Presumably Rosworth followed him there from the school or his house and seized his chance. ”

“You’re absolutely sure Rosworth was the murderer?”

“Oh yes. The landlords and the brewery confirmed the dates of deliveries to the respective pubs. The width of the wheel tracks in the Forest matches the brewery’s horse-drays.

And above all, Rosworth had a suicide note in his wallet that somehow survived being dunked in the River Stour.

It must have been written before he set out on his last journey, because he exulted in having killed the three he buried in the Forest, but where Harriman was concerned he fulminated and hoped he’d get a chance at him before he died. ”

“It sounds as if he always intended to do away with himself once he’d completed his mission. He wasn’t driven to it by the police catching up with him.”

“No, he probably laid his final plans when he read in the papers that we’d identified the bodies. He wrote that the only thing he had left to live for was getting Harriman. You could say he struck it lucky again, at the last possible moment.”

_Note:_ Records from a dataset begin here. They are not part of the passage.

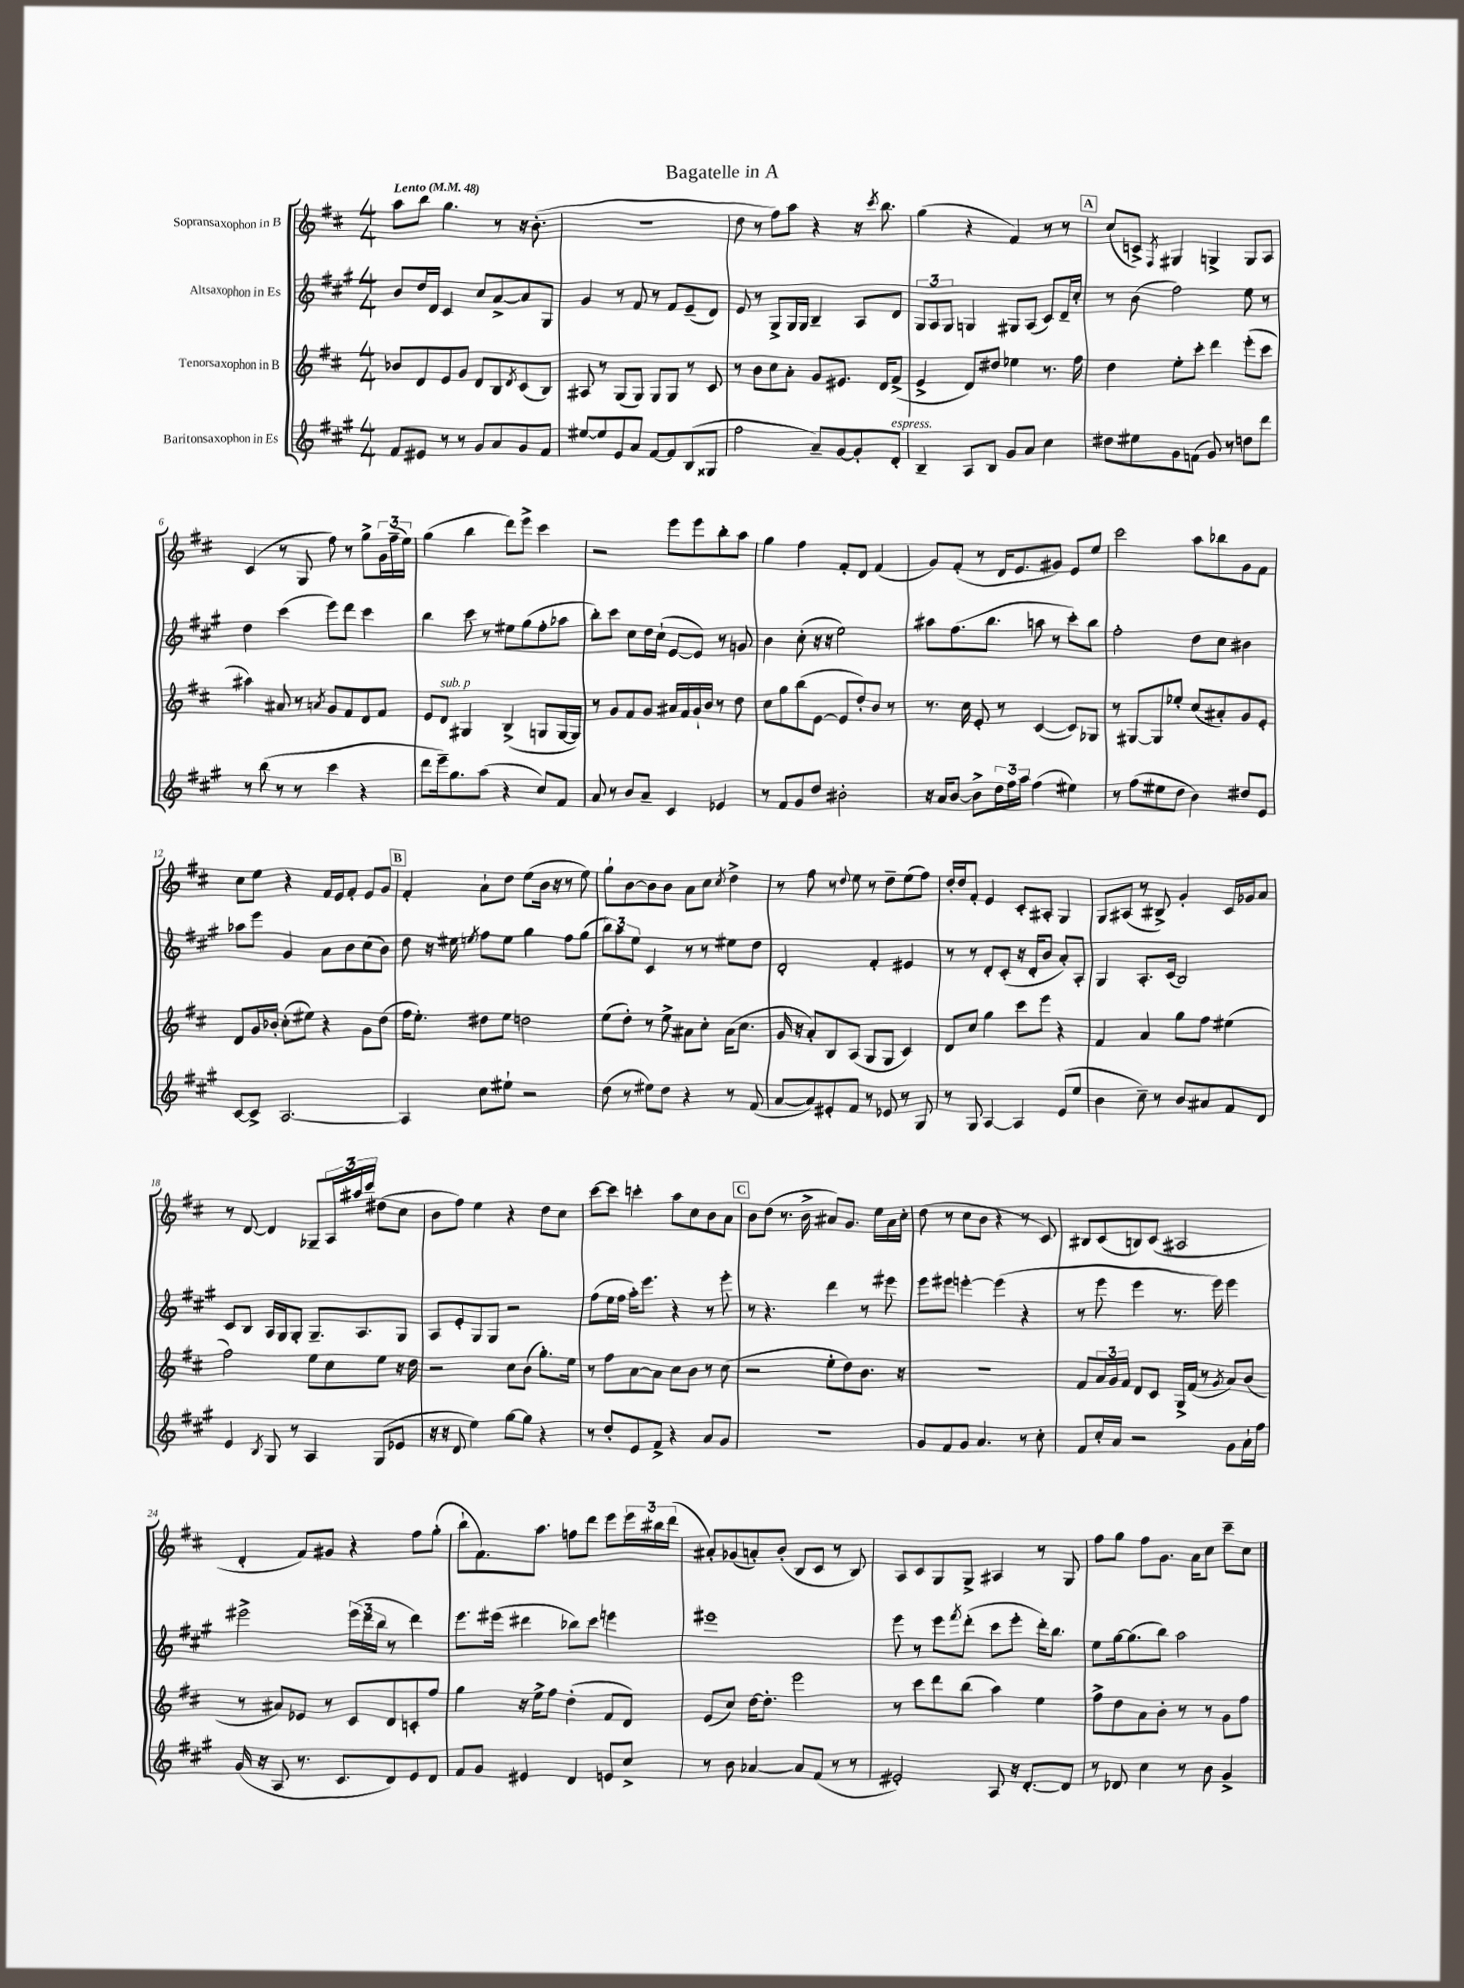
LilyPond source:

\header { title = "Bagatelle in A" }
<<
\new StaffGroup <<
\new Staff = "s0" \with { instrumentName = "Sopransaxophon in B" } {
    \clef treble \key d \major \numericTimeSignature \time 4/4 \tempo "Lento" 4 = 48
    a''8 b''8 g''4. r8 r16 b'8.-.( |
    R1 |
    d''8 r8 fis''8) a''8 r4 r16 \acciaccatura { cis'''8 } b''8. |
    g''4( r4 fis'4) r8 r8 |
    \mark \markup { \box "A" } cis''8( c'8->) \acciaccatura { fis8 } gis4 g4-> g8 a8 |
    cis'4( r8 g8 fis''8) r8 g''8-> \tuplet 3/2 { g'16 fis''16--( e''16) } |
    g''4( b''4 d'''8) e'''8-> cis'''4 |
    r2 e'''8 e'''8 b''8-. a''8 |
    g''4 fis''4 fis'8-. d'8 fis'4( |
    g'8) fis'8-.( r8 d'16 e'8. gis'8) e'8 e''8 |
    cis'''2 a''8 bes''8 g'8 fis'8 |
    cis''8 e''8 r4 fis'16 e'16 fis'8-. e'8 g'8 |
    \mark \markup { \box "B" } fis'4-. a'8-! d''8 e''8( b'16 r16 r8 e''8) |
    g''8-! b'8~ b'8 b'8 a'8 cis''8 \acciaccatura { cis''8 } d''4-> |
    r8 fis''8 r8 \appoggiatura { d''8 } e''8 r8 d''8-- e''8( fis''8) |
    d''16-. d''16 fis'8-. e'4 cis'8-. ais8-. g4 |
    g8 ais8( r8 bis8->) g'4-. cis'16 ges'16 a'8 |
    r8 d'8~ d'4 ges8-- \tuplet 3/2 { a16 ais''16 cis'''16 } dis''8( cis''8 |
    b'8 fis''8) e''4 r4 d''8 cis''8 |
    cis'''8~ cis'''8 c'''4-. a''8 cis''8 b'8 a'8 |
    \mark \markup { \box "C" } b'8 d''8( r8. b'16-> ais'8) g'8. e''16 ais'16 cis''16-. |
    d''8( r8 cis''8 b'8 r4 r8 cis'8) |
    bis8 cis'8( b8) cis'8( ais2 |
    d'4-. fis'8) gis'8 r4 fis''8 g''8-.( |
    b''8-! fis'8.) a''8. f''8 d'''8 e'''8 \tuplet 3/2 { e'''16 bis''16 d'''16( } |
    ais'8-.) ges'8( a'8-.) b'8-.( b8 cis'8 r8 b8) |
    a8 cis'8 g8 g8-> ais4 r8 g8 |
    fis''8 g''8 fis''8 g'8. a'16 cis''8 cis'''8-- cis''8 \bar "|." |
}
\new Staff = "s1" \with { instrumentName = "Altsaxophon in Es" } {
    \clef treble \key a \major \numericTimeSignature \time 4/4
    b'8 d''16 d'16 cis'4 cis''8 a'8~-> a'8 gis8 |
    gis'4 r8 fis'8 r8 fis'8 e'8--( d'8) |
    e'8 r8 gis8-> gis16 gis16 b4-- a8 d'8 |
    \tuplet 3/2 { gis8 a8 gis8 } g4 gis8 a8( cis'8) d'16-- cis''16-. |
    \mark \markup { \box "A" } r8 b'8( fis''2) e''8 r8 |
    d''4 cis'''4( e'''8) d'''8 cis'''4 |
    b''4 cis'''8 r8 eis''8 gis''8( fis''8-. aes''8 |
    b''8-.) cis'''8 cis''8 d''16 cis''16-!( e'8~ e'8) r8 g'8 |
    b'4 cis''8-.( r16 r16 e''2) |
    ais''8 fis''8.( b''8. a''8 r8 cis'''8-.) b''8 |
    fis''2-. d''8 cis''8 bis'4 |
    aes''8 e'''8 gis'4 a'8 b'8 cis''8( b'8) |
    \mark \markup { \box "B" } d''8 r16 eis''16 \acciaccatura { e''8 } fis''8 e''8 gis''4 fis''8 gis''8( |
    \tuplet 3/2 { b''8) a''8 e''8 } cis'4 r8 r8 eis''8 d''8 |
    d'2-. fis'4-. eis'4 |
    r8 r8 d'8-. cis'8-.( r16 d'16-. b'8 a'8-.) a8-. |
    gis4 a8.-. cis'16( b2) |
    cis'8 b8 a16 gis16 gis8-. gis8.-- a8. gis8 |
    a8 e'8-. gis8 gis8 r2 |
    fis''8( e''16 fis''16 a''16-.) e'''8. r4 r8 e'''8-. |
    \mark \markup { \box "C" } r8 r4. d'''4 r8 eis'''8 |
    e'''8 eis'''8 e'''4~-. e'''4( r4 |
    r8 e'''8 e'''4 r8. e'''16) e'''4 |
    eis'''2-> \tuplet 3/2 { eis'''16( d'''16 b''16 } r8 d'''4) |
    e'''8. eis'''16( dis'''4 bes''8) cis'''8 e'''4 |
    eis'''1 |
    e'''8 r8 e'''8 \acciaccatura { fis'''8 } d'''8-.( cis'''8 e'''8-. d'''16-.) b''8. |
    e''8 gis''16~ gis''8.( b''8) a''2 \bar "|." |
}
\new Staff = "s2" \with { instrumentName = "Tenorsaxophon in B" } {
    \clef treble \key d \major \numericTimeSignature \time 4/4
    bes'8 d'8 e'8 g'8 d'8 b8 \acciaccatura { d'8 } cis'8( b8) |
    ais8 r8 g8( g8) g8 g8 r8 cis'8 |
    r8 b'8 cis''8 a'8-. g'8 eis'8. d'16 fis'8->( |
    e'4-> d'8) dis''8 ees''4 r8. fis''16 |
    \mark \markup { \box "A" } d''4 e''8-. cis'''8-. d'''4 e'''8-.( cis'''8 |
    ais''4) ais'8 r8 \acciaccatura { a'8 } g'8 fis'8 d'8 fis'8 |
    e'8 d'8^\markup { \italic "sub. p" } gis4 b4->( g8 g16~ g16) |
    r8 g'8 fis'8 g'8 ais'16 fis'16 g'16-! b'16 r8 d''8 |
    cis''8 g''8 b''8( e'8~ e'8 d''8-.) b'8 r8 |
    r8. cis''16 e'8-. r8 cis'4~( cis'8) ges8 |
    r8 gis8~ gis8 ees''8-. cis''8( ais'8-.) g'8 e'8-. |
    d'8 g'16 bes'16-. cis''8-.( eis''8) r4 g'8 d''8( |
    \mark \markup { \box "B" } fis''16 e''8.-.) dis''8 e''8 d''2 |
    e''8( d''8-.) r8 e''8-> ais'8 cis''8-. ais'16( cis''8. |
    g'16 r16 a'8-.) b8 a8( g8 g8 cis'4) |
    d'8 cis''8 g''4 cis'''8 e'''8 r4 |
    fis'4 a'4 g''8 fis''8 eis''4( |
    fis''2) e''8 cis''8 e''8 r16 d''16 |
    r2 cis''8 b'8( g''8.-.) e''16 |
    r8 fis''8 a'8~ a'8 cis''8 b'8 r8 cis''8( |
    \mark \markup { \box "C" } r2 e''8-. d''8) b'8. r16 |
    R1 |
    fis'8 \tuplet 3/2 { a'16 g'16 fis'16 } d'8 cis'8 g16-> fis'16( r8 \acciaccatura { g'8 } a'8) b'8( |
    r8 ais'8) ees'8 r8 cis'8 d'8 c'8-. fis''8 |
    g''4 r16 e''16-> fis''8 d''4-.( fis'8 d'8) |
    e'8( cis''8) d''16~ d''8.-. e'''2 |
    r8 cis'''8 d'''8 b''8( a''4) e''4 |
    fis''8-> d''8 a'8 b'8-. r8 r8 g'8 fis''8 \bar "|." |
}
\new Staff = "s3" \with { instrumentName = "Baritonsaxophon in Es" } {
    \clef treble \key a \major \numericTimeSignature \time 4/4
    fis'8 eis'8 r8 r8 gis'8 a'8 gis'8 fis'8 |
    eis''8~ eis''8 e'8 a'8 fis'8~ fis'8 b8( gisis8 |
    fis''2 a'8--) gis'8~ gis'8-. d'8-.^\markup { \italic "espress." } |
    b4-- a8 b8 gis'8 a'8 cis''4 |
    \mark \markup { \box "A" } dis''8 eis''8 gis'8 f'8( gis'8) r8 d''8 d'''8 |
    r8 b''8( r8 r8 cis'''4 r4 |
    d'''8 e'''16--) gis''8. a''8( r4 cis''8) fis'8 |
    a'8 r8 b'8 a'8-- cis'4 ees'4 |
    r8 fis'8 gis'8 d''8 bis'2-. |
    r16 a'16 b'8~ b'8-> \tuplet 3/2 { d''16 fis''16 a''16 } fis''4( eis''4) |
    r8 fis''8( eis''8 d''8 b'4) dis''8 e'8 |
    cis'8~ cis'8-> a2.~ |
    \mark \markup { \box "B" } a4 cis''8 eis''8-! r2 |
    d''8( r8 eis''8) d''8 r4 r8 fis'8( |
    a'8~ a'8) eis'8-. fis'8 r8 ees'8 r8 gis8 |
    r8 gis8 a4~ a4 e'8( e''8 |
    b'4 cis''8--) r8 b'8 ais'8 fis'8 d'8 |
    e'4 \acciaccatura { b8 } gis8 r8 a4 gis8( ees'8 |
    r16 r16 d'8 e''4) gis''8~ gis''8 r4 |
    r8 d''8-. e'8 fis'8-> r4 a'8 gis'8 |
    \mark \markup { \box "C" } R1 |
    gis'8 fis'8 gis'8 a'4. r8 cis''8-. |
    fis'8 cis''16-. a'16 r2 gis'8 a'16-! fis''16 |
    gis'16( r16 a8 r8. cis'8. d'8) e'8 d'8 |
    fis'8 gis'8 eis'4 d'4 e'8 cis''8-> |
    r8 b'8 aes'4~ aes'8 fis'8( r8 r8 |
    eis'2-.) a8 r16 d'8.~-. d'8 |
    r8 des'8 cis''4 r8 b'8 gis'4-> \bar "|." |
}
>>
>>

“What I can’t really understand is why he then drove to Harwich, where he must have realised you’d look for him if you’d worked out who he was.”

“Oh, everyone says he was a very reliable, conscientious, and honest employee. My guess is that he hoped to load the barrels into the ship before doing away with himself. It must have pained him to take the lot into the harbour with him.”

“Poor man!” Daisy sighed. “I can’t imagine what it would be like to lose your only child in such a horrible way. Let’s go up and give Oliver and Miranda an extra kiss. I’m glad you got home in time to play with them before bedtime today.”

“Mrs. Gilpin swore they’d never go to sleep after I’d overexcited them,” Alec said with a grin, heaving himself out of his chair. “Luckily they dropped off right away. Are they too young to enjoy playing in sand?”

“No, they love the sandpit in the Jessups’ back garden. Why?”

“I talked the super into giving me next week off. We’re going somewhere where he can’t find me. I thought we might take the twins to the Isle of Wight.”

“Marvellous!”

Daisy wasn’t thinking only about a week at the seaside with the babies—and Mrs. Gilpin, of course.

She thought of Pencote, Tesler, and Miss Bascombe.

She thought of the comparatively innocent victims: Sammy Rosworth; Halliday, slave to duty; Devine, living for so long with the boy’s death on his conscience.

She thought of Sammy’s grieving father, and of the brutal Pelham and Harriman …

On the whole, she considered, a kind of justice had been achieved, although, if they knew what she did, neither Alec nor his superintendent would agree.

She sighed. “Yes, marvellous idea,” she said. “On an island, with any luck, we should be safe from Mr. Crane!”